With several years of clinical practice with adolescents and young adults, her overall program of research focuses on reducing behavioral health disparities among transition-age youth (aged 16-25) from marginalized minority groups. She draws upon her professional experience as a psychiatric social worker and as a psychotherapist in private practice to inform her research. Consistent with an intersectional perspective, her work is concerned with how experiences of multiple minority identities can facilitate, as well as hinder, mental health service use. Her current research explores the role of identity in engagement with treatment in order to identify strategies for strengthening the identity attributes of minority youth that can improve their mental health outcomes. In “Multiple Minority Identities and Mental Health Service Use: A Mixed-Methods Study of Sexual and Gender Minority Young Adults of Color,” Kiara developed a theoretical model in which young adults negotiated multiple minority identities within four dimensions related to their service use: ethnic-racial culture, intersecting identities, family, and personal identity development. She is in the process of expanding this work to identify minority identity strengths around culture, community belonging, and self-efficacy that encourage youth engagement with treatment.
Tina Sadarangani is an Assistant Professor/Faculty Fellow in the Rory Meyers College of Nursing. In addition to her Ph.D., she holds an M.S. in Nursing from the University of Pennsylvania, a B.S. in Nursing from NYU, and a B.A. in Anthropology from Georgetown University. Tina is also a board-certified adult/gerontological primary care nurse practitioner (NP).
Focused on aging and health policy in minority populations, she completed her doctorate at NYU Meyers in January 2017, where she was recognized as the Ph.D. Valedictorian. Her research has focused on barriers to health access and community-based services for individuals who immigrate to the United States in later life. In her dissertation, entitled “Older Immigrants’ Cardiovascular Risk Profiles: The Impact of Health Insurance,” she assessed the implications of access barriers on chronic disease in this population. Tina’s work has been published in leading nursing journals, including the International Journal of Nursing Studies. She has presented at interdisciplinary conferences across the United States, including the Annual Meeting of the American Public Health Association and the Annual Meeting of the Gerontological Society of America. She was recognized as a Patricia G. Archbold Scholar by the National Hartford Centers for Gerontological Nursing Excellence from 2014-2016 and received $100,000 in funding. She is currently a Fellow of the Hartford Institute of Geriatric Nursing at NYU.
George Spencer is an Assistant Professor/Faculty Fellow at the Steinhardt School of Culture, Education, and Human Development. In 2017, George received an Ed.D in Education Policy, Leadership, and Instructional Practice from the Harvard Graduate School of Education, where he was a recipient of the American Educational Research Association (AERA) Minority Dissertation Fellowship. George also holds an Ed.M from Harvard University and a B.S from Northwestern University.
He uses quantitative research methods to focus on two areas of inquiry: investigating students’ educational pathways from high school through college, and evaluating the effectiveness of policy levers intended to improve college readiness, access, and completion. George’s current research project estimates the impact of transfer policies supporting baccalaureate-seeking students who first enroll in community colleges. His other work examines efforts, such as dual enrollment and individualized learning plans, to better prepare high school students for postsecondary success.

• • • •

Task instructions:
a - Using the faculty profiles, decide whether each statement agrees with them. Answer yes or no for each, and quote the deciding words. (i) Tina Sadarangani completed her doctorate at NYU Meyers in January 2017. (ii) George Spencer received his Ed.D from Northwestern University. (iii) Kiara's theoretical model has four dimensions related to service use.
b - According to the faculty profiles, how much funding did Tina Sadarangani receive as a Patricia G. Archbold Scholar?
c - Please translate this sentence from the faculty profiles into Spanish: "Tina is also a board-certified adult/gerontological primary care nurse practitioner (NP)."

(Stored data)
• • • •

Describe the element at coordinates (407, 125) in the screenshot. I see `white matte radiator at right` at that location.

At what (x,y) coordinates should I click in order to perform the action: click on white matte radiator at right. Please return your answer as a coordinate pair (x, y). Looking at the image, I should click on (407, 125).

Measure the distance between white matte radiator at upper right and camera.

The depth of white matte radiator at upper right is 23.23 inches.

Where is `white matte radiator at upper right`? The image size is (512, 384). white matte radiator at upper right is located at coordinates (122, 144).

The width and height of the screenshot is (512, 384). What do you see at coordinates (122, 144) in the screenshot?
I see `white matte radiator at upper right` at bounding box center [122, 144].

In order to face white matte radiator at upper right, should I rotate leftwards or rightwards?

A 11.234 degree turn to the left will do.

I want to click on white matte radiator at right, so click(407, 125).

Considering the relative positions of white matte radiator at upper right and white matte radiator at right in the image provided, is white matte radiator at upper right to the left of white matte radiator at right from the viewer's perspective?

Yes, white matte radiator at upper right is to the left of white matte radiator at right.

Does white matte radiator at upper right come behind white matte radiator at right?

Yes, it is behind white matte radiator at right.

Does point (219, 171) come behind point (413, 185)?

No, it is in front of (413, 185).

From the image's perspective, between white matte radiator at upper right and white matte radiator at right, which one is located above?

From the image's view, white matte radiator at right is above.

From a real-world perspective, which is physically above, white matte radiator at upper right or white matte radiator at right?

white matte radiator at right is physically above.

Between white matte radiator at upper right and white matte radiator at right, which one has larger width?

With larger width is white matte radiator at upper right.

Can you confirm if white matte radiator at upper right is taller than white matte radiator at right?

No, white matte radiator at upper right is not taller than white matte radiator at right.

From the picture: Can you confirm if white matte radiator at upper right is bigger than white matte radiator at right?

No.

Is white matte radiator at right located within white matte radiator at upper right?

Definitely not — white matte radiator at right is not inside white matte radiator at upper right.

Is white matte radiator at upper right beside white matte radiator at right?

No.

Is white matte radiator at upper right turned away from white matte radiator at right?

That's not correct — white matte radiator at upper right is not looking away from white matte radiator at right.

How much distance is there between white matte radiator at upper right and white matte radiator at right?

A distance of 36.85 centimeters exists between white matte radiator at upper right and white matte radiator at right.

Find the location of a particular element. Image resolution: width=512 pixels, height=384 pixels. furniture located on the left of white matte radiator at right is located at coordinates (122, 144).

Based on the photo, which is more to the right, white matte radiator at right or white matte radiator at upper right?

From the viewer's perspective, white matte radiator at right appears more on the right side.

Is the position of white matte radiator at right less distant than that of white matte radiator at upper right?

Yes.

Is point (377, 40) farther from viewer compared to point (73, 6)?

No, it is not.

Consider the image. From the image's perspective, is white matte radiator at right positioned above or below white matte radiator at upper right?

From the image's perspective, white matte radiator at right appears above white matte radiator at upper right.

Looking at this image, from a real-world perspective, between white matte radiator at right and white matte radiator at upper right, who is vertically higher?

• • • •

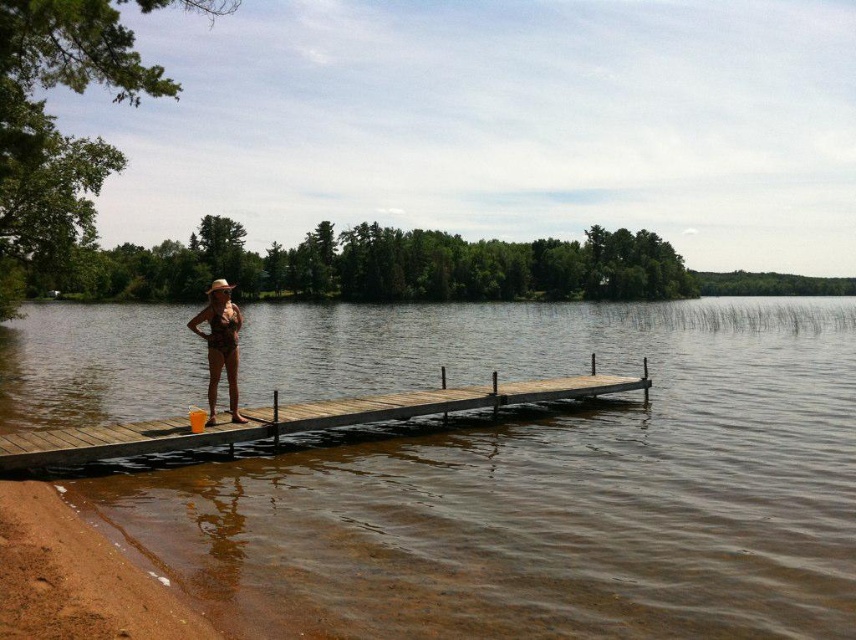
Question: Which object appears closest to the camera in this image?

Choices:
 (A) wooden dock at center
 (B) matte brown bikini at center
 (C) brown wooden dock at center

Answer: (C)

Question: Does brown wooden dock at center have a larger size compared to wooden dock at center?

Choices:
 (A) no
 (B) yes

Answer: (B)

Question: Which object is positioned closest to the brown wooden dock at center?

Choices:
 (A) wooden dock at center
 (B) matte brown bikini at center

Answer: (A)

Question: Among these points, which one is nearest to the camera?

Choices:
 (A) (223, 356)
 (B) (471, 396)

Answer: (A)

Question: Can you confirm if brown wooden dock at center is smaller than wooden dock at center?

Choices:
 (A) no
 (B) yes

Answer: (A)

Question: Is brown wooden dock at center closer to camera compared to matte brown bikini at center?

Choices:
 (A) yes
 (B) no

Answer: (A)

• • • •

Answers in order:
a -
(i) Yes: "she completed her doctorate at NYU Meyers in January 2017"
(ii) No: "George received an Ed.D in Education Policy, Leadership, and Instructional Practice from the Harvard Graduate School of Education"
(iii) Yes: "within four dimensions related to their service use"

b - $100,000

c - Tina también es enfermera practicante (NP) de atención primaria adulta/gerontológica certificada por la junta.